The Sox haven't had a whole lot of success with the infield in, but Gordon Beckham couldn't even try making a 4-6-3 out of Polanco's grounder to second. He settled for a 4-3, and that made the difference.
But once again, it's the offense. They faced a tall task against Cole, who improved to 11-2, even though tonight's line raised his ERA all the way to 1.78. But it's hard to say they deserve any respite, considering they couldn't his Jeff Locke the night before.
They scored two against Cole, but they also left two runs on the field, both in the form of Adam Eaton. He led off in the first with an infield single, moved to second on a wild pitch, and neither J.B. Shuck (strikeout), Jose Abreu (1-3), nor Adam LaRoche (strikeout) could move him any further.
Likewise, in the sixth, Eaton led off with a walk, stole second, then moved to third on Shuck's sac bunt (which was an attempt at a bunt single, and nearly successful). But Abreu chased a low 1-0 pitch and bounced out harmlessly to third, and after LaRoche walked to extend the inning, Melky Cabrera lined out to center to end the threat.

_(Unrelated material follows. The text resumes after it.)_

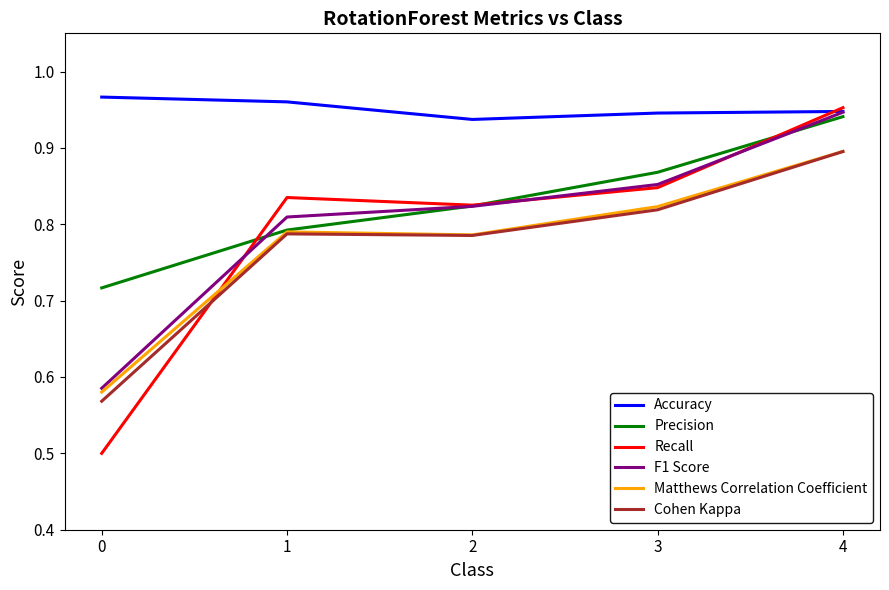

List the labels in order of Precision value, smallest first.

0, 1, 2, 3, 4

With innings like that, it's a surprise when they actually execute. Such an occurrence happened in the fourth. After the Pirates bled a run across on the infield single off Samardzija's glove, Abreu answered with a soft double off the end of his bat, hit just hard enough to clear both infielders on the right side and roll away from them. Abreu then advanced to third on a LaRoche fly to center and scored on a Cabrera sac fly to even the score.
Bullet points:
*The White Sox haven't led since the seventh inning at Tropicana Field on Sunday. They have scored five runs over their last five games.
*Gordon Beckham went 0-for-3 out of the ninth spot, and is in the one of the quieter 1-for-35 slumps you'll see.